A year has come and gone for viewers of “Orange Is the New Black,” but no time has passed for the residents of everyone’s favorite upstate New York prison when Season 4 begins. The inmates are still frolicking happily at the lake; Alex (Laura Prepon) is still being menaced by a contract killer in the greenhouse; and buses of new inmates are still unloading at the front gate. But in the course of seconds, Litchfield transforms into a scary place, one that was only hinted at in the previous three seasons.

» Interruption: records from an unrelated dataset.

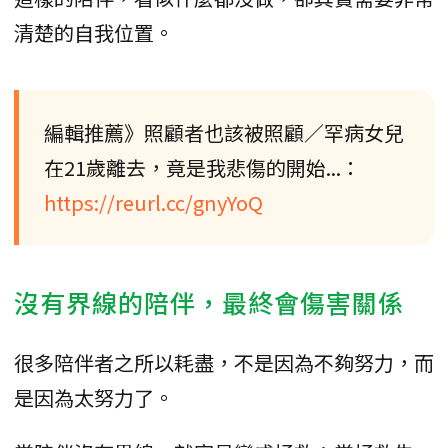
清楚的自我位置。
編輯推薦》照顧者也該被照顧／罕病女兒
在21歲離去，竟是我悲傷的開始...：
https://reurl.cc/gnyYoQ
沒有界線的陪伴，最終會傷害關係
很多陪伴者之所以耗盡，不是因為不夠努力，而
是因為太努力了。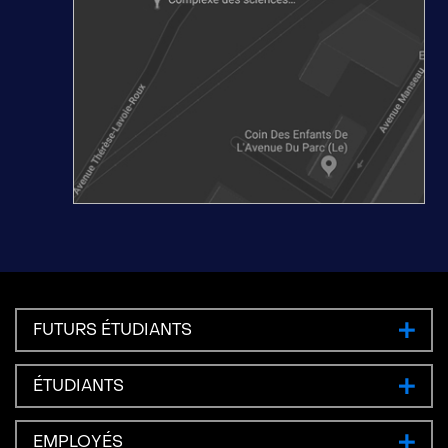
FUTURS ÉTUDIANTS
ÉTUDIANTS
EMPLOYÉS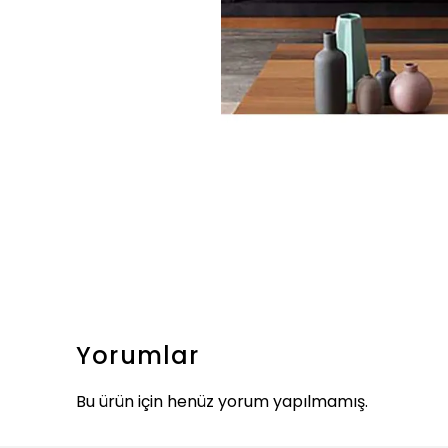
Yorumlar
Bu ürün için henüz yorum yapılmamış.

This newest season (arguably the series’ best since the first) is as much about danger as Season 3 was about faith. And those dangers, for the first time, come from all directions. There’s the danger of prisoner-on-prisoner violence, of course, but while in previous seasons there were authority figures in some capacity, that safety net has been swiftly and irrevocably removed by a new regime of guards whose true colors are slowly revealed throughout the season. And there remains the danger of self-destruction, one that most of the characters will grapple with over the course of this year’s 13 episodes.

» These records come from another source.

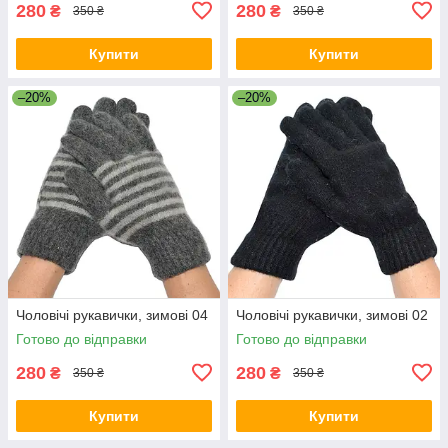
280
280
₴
₴
350 ₴
350 ₴
Купити
Купити
–20%
–20%
Чоловічі рукавички, зимові 04
Чоловічі рукавички, зимові 02
Готово до відправки
Готово до відправки
280
280
₴
₴
350 ₴
350 ₴
Купити
Купити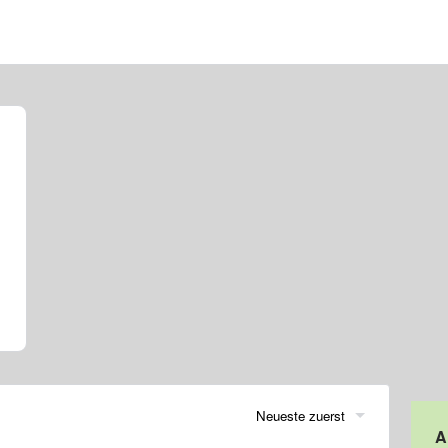
Neueste zuerst
A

One of the smartest and ingenious aspects of the series has always been how willing creator Jenji Kohan and company have been to let Piper (Taylor Schilling), our ostensible audience surrogate, become increasingly unlikable and extraneous. But while the series has moved away from the notion that its sole slim, white, conventionally pretty character is its lead, Piper herself has not. She still walks around the hallways waylaying people to discuss her problems and brag about her new “gangsta” attitude. But everyone is looking through her; she barely registers unless one of her blunders has an immediate impact on their day-to-day lives. And Schilling, always too nervy and deadpan to be a typical leading lady, rises to the occasion by making Piper even more obtuse, until a moment of violence thrusts her out of her fantasy prison world and into harsh reality.
But that’s just a small piece of Season 4, which is so rich and dense with characters, backstories and subplots that some of its more interesting new additions remain mere teases. As always, the flashbacks remain the strongest aspects of the series, making the creation of a truly diverse — in terms of class, income, age and race — show appear so effortless that the lack of follow-up from other networks is even more astounding. The success of “Lost” propelled networks to throw millions of dollars at vaguely sci-fi, Big Idea series that ended up one and done; where are the “Orange Is the New Black” clones?
Not that we need a pale pretender to the throne. “Orange Is the New Black” remains one of the benchmarks when it comes to ensemble storytelling; even characters we thought we already know well turn out to have additional layers and stories to be told. And as always, members of the large cast complement one another beautifully. You’d be hard pressed to find a bad performance in any season, let alone any episode, and once again the actors rise to the occasion when given the material. This season, Taryn Manning, Diane Guerrero and Matt Peters all do finely tuned, memorable work as characters often treated as comic relief or a Greek chorus — but the powerhouse performances come courtesy of Lori Petty as Lolly and, in a more subtle way, Blair Brown as celebrity chef Judy King.
To explain why they are the season’s standouts would be a disservice to the beauties of binge-watching, but note that both underrated actors are so committed to the roles that they seem to have lived whole lives as Lolly and Judy. Both new additions perfectly capture what “Orange Is the New Black” has always excelled at: revealing the extraordinary that lies just beneath the surface.